There was the regular monitor system, flashing with tiny star-like glimmers, one for every licensed matrix on every level in this section of Darkover. There was a specially modulated telepathic damper which filtered out telepathic overtones without confusing or inhibiting ordinary thought. And there was an immense panel with a molten-glass shimmer whose uses I could only guess; it might have been one of the almost legendary psychokinetic transmitters. Curiously prosaic, an ordinary screw driver and some glittering scraps of insulating cloth lay on a table.

She said, “You know, of course, that they got away with the Sharra matrix?”
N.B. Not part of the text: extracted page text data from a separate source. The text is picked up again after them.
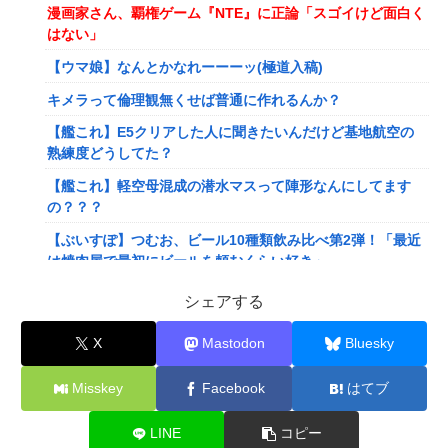
漫画家さん、覇権ゲーム『NTE』に正論「スゴイけど面白く
はない」
【ウマ娘】なんとかなれーーーッ(極道入稿)
キメラって倫理観無くせば普通に作れるんか？
【艦これ】E5クリアした人に聞きたいんだけど基地航空の
熟練度どうしてた？
【艦これ】軽空母混成の潜水マスって陣形なんにしてます
の？？？
【ぶいすぽ】つむお、ビール10種類飲み比べ第2弾！「最近
は焼肉屋で最初にビールを頼むくらい好き」
【にじさんじ】Twitterはもうないよ
シェアする
【ホロライブ】これはこれでちょっと裏来いよに見える
X
Mastodon
Bluesky
【動画】クレヨンしんちゃんの例の動画、バズリすぎてネッ
トミームと化すｗｗｗｗ
Misskey
Facebook
はてブ
【悲報】Mrs. GREEN APPLE、マジで逝くwwwwww
LINE
コピー
【画像】旅人女子「夜景を撮りたかっただけなのに、故郷の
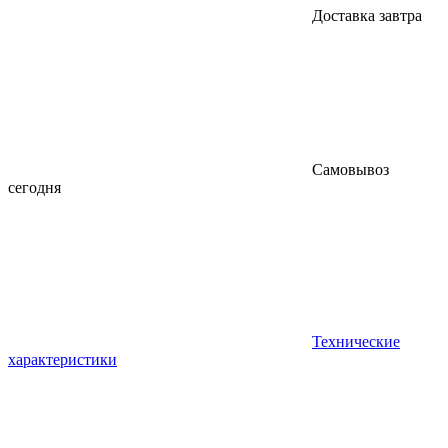
Доставка завтра
Самовывоз
сегодня
Технические
характеристики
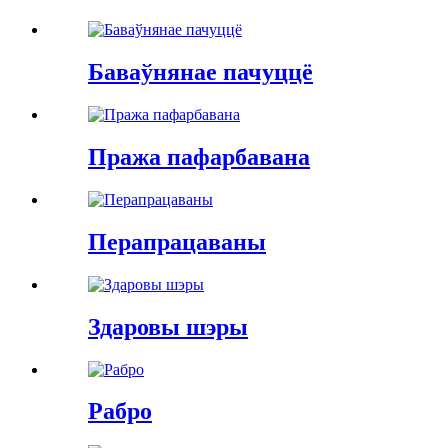
Баваўнянае пачуццё
Пража пафарбавана
Перапрацаваны
Здаровы шэры
Рабро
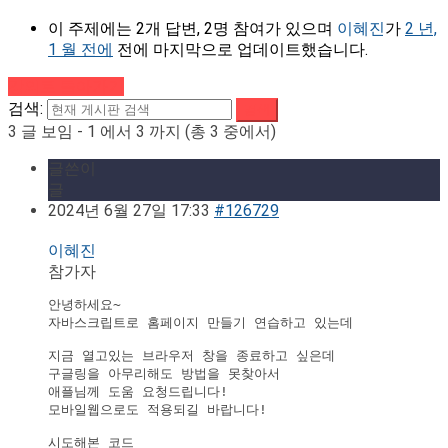
이 주제에는 2개 답변, 2명 참여가 있으며
이혜진
가
2 년,
1 월 전에
전에 마지막으로 업데이트했습니다.
강의로 돌아가기
검색:
3 글 보임 - 1 에서 3 까지 (총 3 중에서)
글쓴이
글
2024년 6월 27일 17:33
#126729
이혜진
참가자
안녕하세요~

자바스크립트로 홈페이지 만들기 연습하고 있는데

지금 열고있는 브라우저 창을 종료하고 싶은데

구글링을 아무리해도 방법을 못찾아서

애플님께 도움 요청드립니다!

모바일웹으로도 적용되길 바랍니다!

시도해본 코드
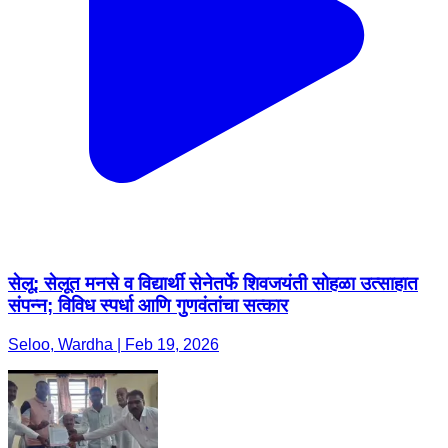
सेलू: सेलूत मनसे व विद्यार्थी सेनेतर्फे शिवजयंती सोहळा उत्साहात
संपन्न; विविध स्पर्धा आणि गुणवंतांचा सत्कार
Seloo, Wardha | Feb 19, 2026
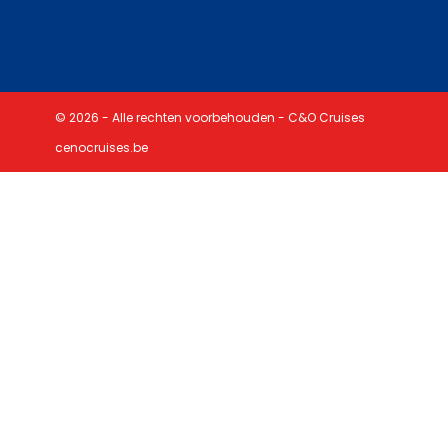
© 2026 - Alle rechten voorbehouden - C&O Cruises
cenocruises.be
“If I’d had the brains of a mule,” I said violently, “I’d have tossed it into a converter somewhere on Terra, and been well rid of it — and Darkover well rid of it too!”

“That would have put things out of control, forever; at best, Sharra was only dormant while the matrix was off-world. Destroying the matrix would have ended any hope of putting the activated sites out of action. Sharra isn’t on the master banks, you know. It’s an illegal matrix — unmonitored. We can’t monitor it until all the loose sites, and the free energy, is located and controlled. What was the pattern?”

I let her tune out the dampers, and tried to project the pattern on a monitor screen; but only blurs swirled against the crystal surface. She was contrite; “I shouldn’t have let you try that, so soon after a head injury! Come out of here and rest!”

In a smaller room, whose open sky-wall looked down into the valley, I relaxed in a soft chair, while Callina watched me, aloof and reflective. I asked finally, “Callina, if you knew the pattern, could you duplicate the matrix and monitor the focal sites with the duplicate?”

She didn’t even have to think it over. “No. I can duplicate a first or second level matrix like this—” She touched the tiny crystals that held her blue dress together over her breast. “And I might be able to construct a matrix lattice of complexity equal to the Sharra one — although I wouldn’t care to try it alone. But two identical matrices of fourth level or higher can’t exist simultaneously, in one universe and in time, without space distortion.”

“Cherillys’ Law,” I recalled. “A matrix is the only unique thing in spacetime, and thus existing without any equilibrium point, has the power to shift energy.”

She nodded. “Any attempt to make an exact molecular duplicate of a matrix like the one commanding Sharra — is it ninth level or tenth? — would warp half the planet right out of spacetime.”

“I was afraid of that,” I said, “but I told myself only a Keeper would really know.”

“Keeper!” She gave a short, wry little laugh.

At last she said, “Linnell told you, I suppose? Lew, it isn’t Just the alliance that bothers me. If they’re determined to put me out of the way, make sure I won’t seize council power-well, they will. I can’t stand against them all, Lew. If’ they think the alliance will help the Comyn, who am I to argue? Hastur is no fool. They could be right. I don’t know anything about politics. If I weren’t a Keeper, they wouldn’t even have asked my consent as a formality; they would say marry, and I would marry! I suppose one husband is as good as another,” she said, and again I had the curious impression of extreme and naive youth, superimposed on the beautiful woman who sat watching me. She spoke of her own marriage as a passive little girl, married by proxy to a doll, might speak. Yet she was a beautiful and desirable woman. It was uncanny!